PAGE EXCERPT -

_ _ _

G10 Tool Offset and Work Offset Tables

To set the offset values of a tool, program G10 L1 P~ X~ Z~ A~, where the P number must evaluate to an integer in the range 0 to 255 - the tool number - Offsets of the tool specified by the P number are reset to the given. The A number will reset the tool tip radius. Only those values for which an axis word is included on the line will be reset. The Tool diameter cannot be set in this way.

To set the coordinate values for the origin of a fixture coordinate system, program G10 L2 P~ X~ Y~ Z~ A~ B~ C~, where the P number must evaluate to an integer in the range 1 to 255 - the fixture number - (Values 1 to 6 corresponding to G54 to G59) and all axis words are optional. The coordinates of the origin of the coordinate system specified by the P number are reset to the coordinate values given (in terms of the absolute coordinate system). Only those coordinates for which an axis word is included on the line will be reset.

 

It is an error if:

  • The P number does not evaluate to an integer in the range 0 to 255

 

If origin offsets (made by G92 or G92.3) were in effect before G10 is used, they will continue to be in effect afterwards.

 

The coordinate system whose origin is set by a G10 command may be active or inactive at the time the G10 is executed. The values set will not be persistent unless the tool or fixture tables are saved using the buttons on Tables screen.

_ _ _

PROBLEM SET -
(a) Summarize the G10 offset text in two sentences.
(b) Reproduce the G10 offset text word for word, everything from "G10 Tool Offset" down to "in this way.".

DATASET EXTRACT -
_ _ _

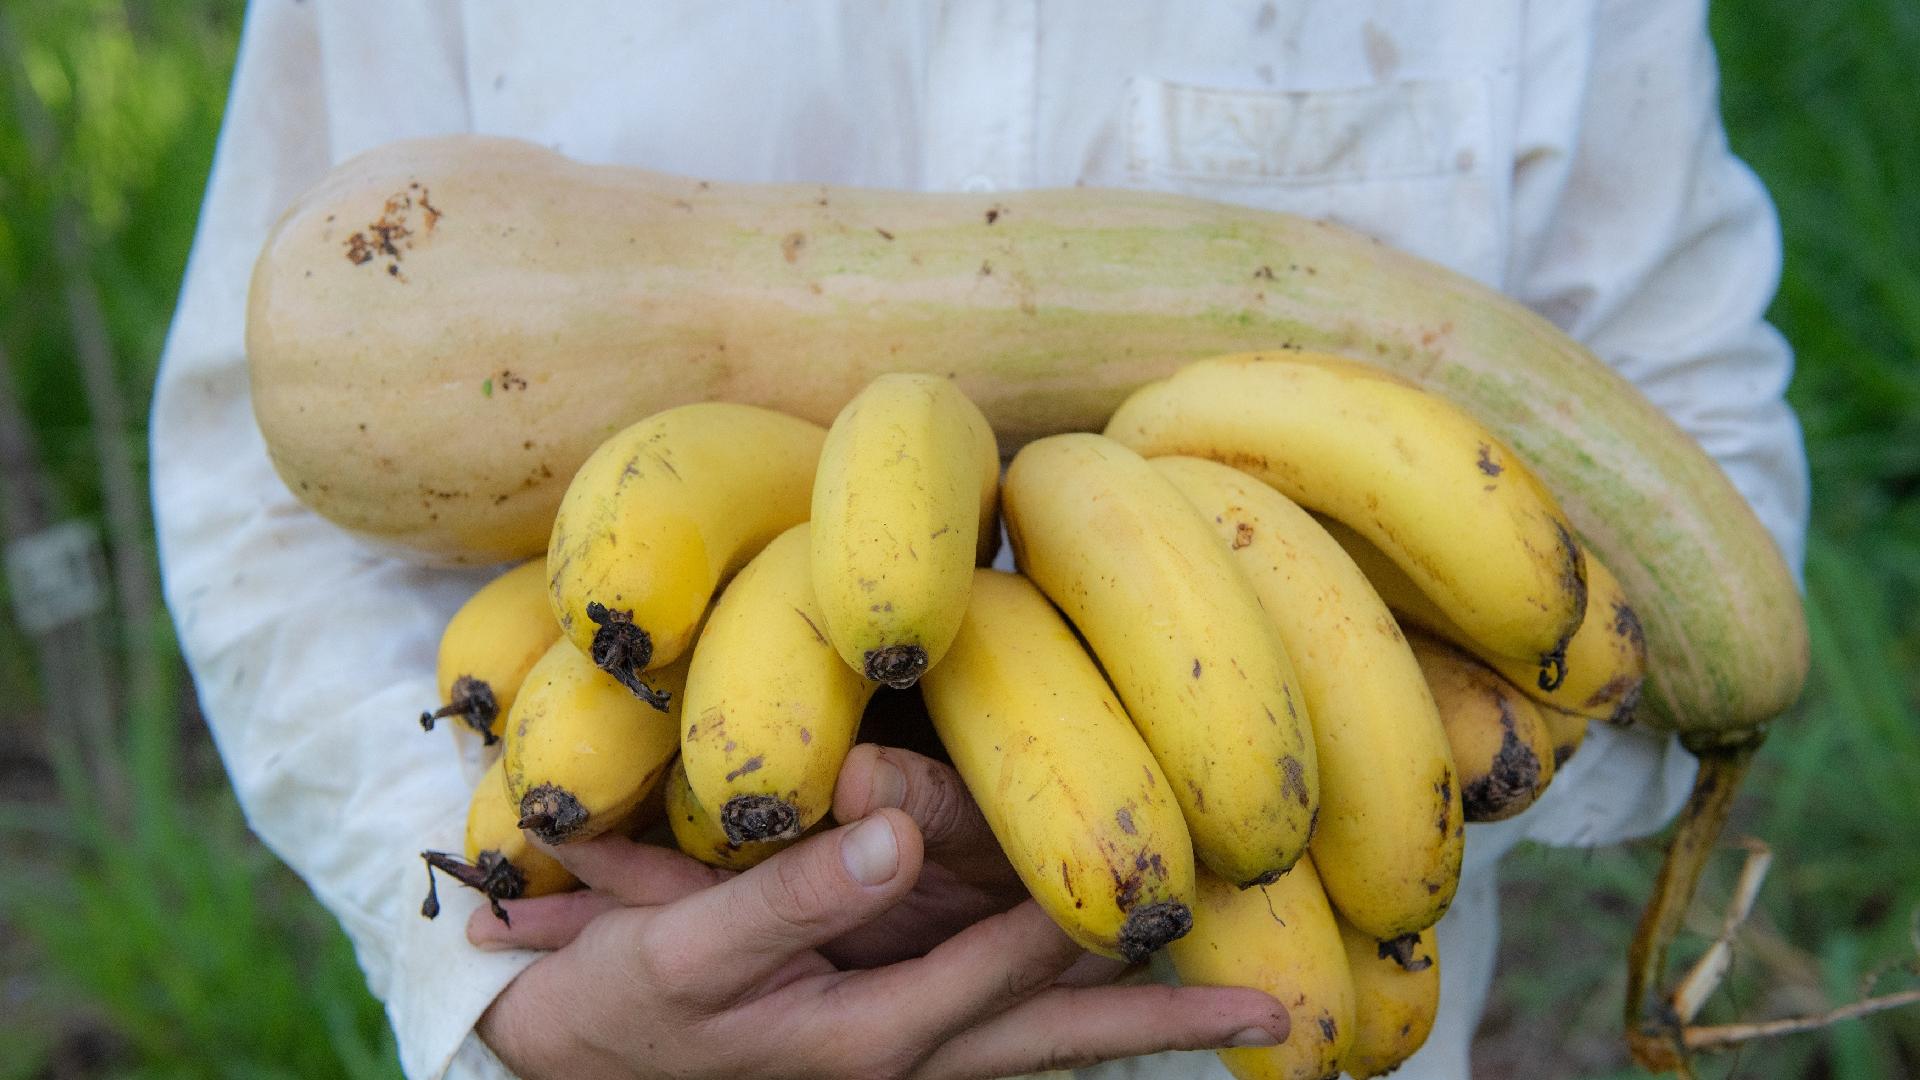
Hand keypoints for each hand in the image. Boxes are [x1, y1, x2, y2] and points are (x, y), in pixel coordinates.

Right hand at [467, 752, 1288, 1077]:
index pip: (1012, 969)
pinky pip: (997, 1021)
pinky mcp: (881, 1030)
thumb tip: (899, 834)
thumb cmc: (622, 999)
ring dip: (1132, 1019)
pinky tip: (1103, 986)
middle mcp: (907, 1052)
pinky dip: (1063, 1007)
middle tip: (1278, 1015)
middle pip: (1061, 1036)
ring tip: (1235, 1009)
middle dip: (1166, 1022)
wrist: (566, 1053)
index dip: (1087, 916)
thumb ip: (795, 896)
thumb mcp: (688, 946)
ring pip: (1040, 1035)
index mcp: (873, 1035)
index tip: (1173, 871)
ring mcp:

_ _ _

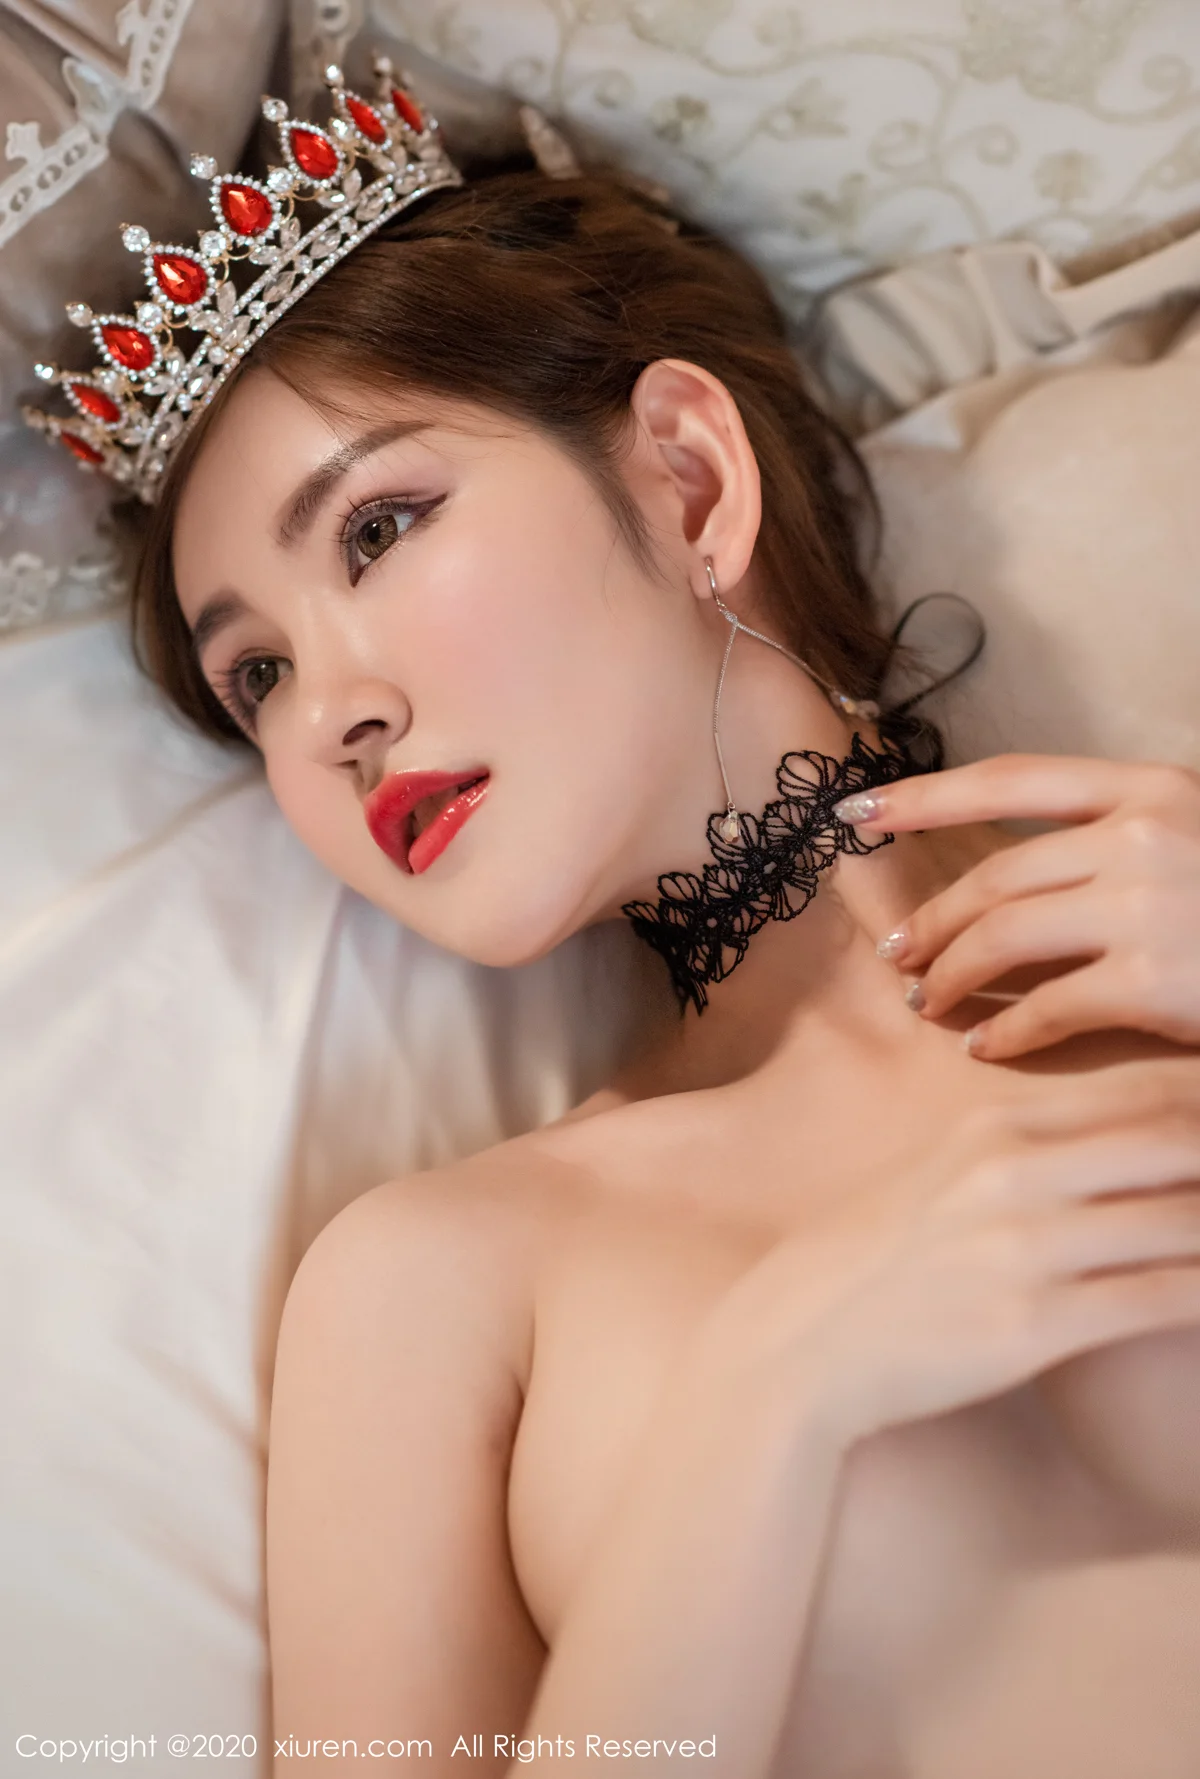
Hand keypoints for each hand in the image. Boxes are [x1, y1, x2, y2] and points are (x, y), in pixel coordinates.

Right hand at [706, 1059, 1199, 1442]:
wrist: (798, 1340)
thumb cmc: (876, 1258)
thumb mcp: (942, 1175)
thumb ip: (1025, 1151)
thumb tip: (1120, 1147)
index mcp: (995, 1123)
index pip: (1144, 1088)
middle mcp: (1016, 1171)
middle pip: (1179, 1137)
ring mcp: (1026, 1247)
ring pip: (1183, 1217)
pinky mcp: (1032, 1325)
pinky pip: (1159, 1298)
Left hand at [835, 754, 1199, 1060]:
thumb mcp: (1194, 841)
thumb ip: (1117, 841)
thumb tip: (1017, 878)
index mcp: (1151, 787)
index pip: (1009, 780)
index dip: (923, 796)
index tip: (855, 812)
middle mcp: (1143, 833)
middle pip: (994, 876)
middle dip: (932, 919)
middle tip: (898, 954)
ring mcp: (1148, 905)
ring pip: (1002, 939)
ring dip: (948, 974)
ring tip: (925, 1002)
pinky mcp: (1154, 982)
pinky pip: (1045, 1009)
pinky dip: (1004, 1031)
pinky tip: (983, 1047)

_ _ _

RESULTS -
(a) G10 L1 sets the offsets and tip radius of the tool given by the P number, and G10 L2 sets the origin of the fixture coordinate system given by the P number; in both cases only values with an axis word on the line are reset. Origin offsets made by G92 or G92.3 stay in effect after G10, and the values set are not persistent unless the tool or fixture tables are saved using the buttons on the Tables screen.

(b)
G10 Tool Offset and Work Offset Tables

To set the offset values of a tool, program G10 L1 P~ X~ Z~ A~, where the P number must evaluate to an integer in the range 0 to 255 - the tool number - Offsets of the tool specified by the P number are reset to the given. The A number will reset the tool tip radius. Only those values for which an axis word is included on the line will be reset. The Tool diameter cannot be set in this way.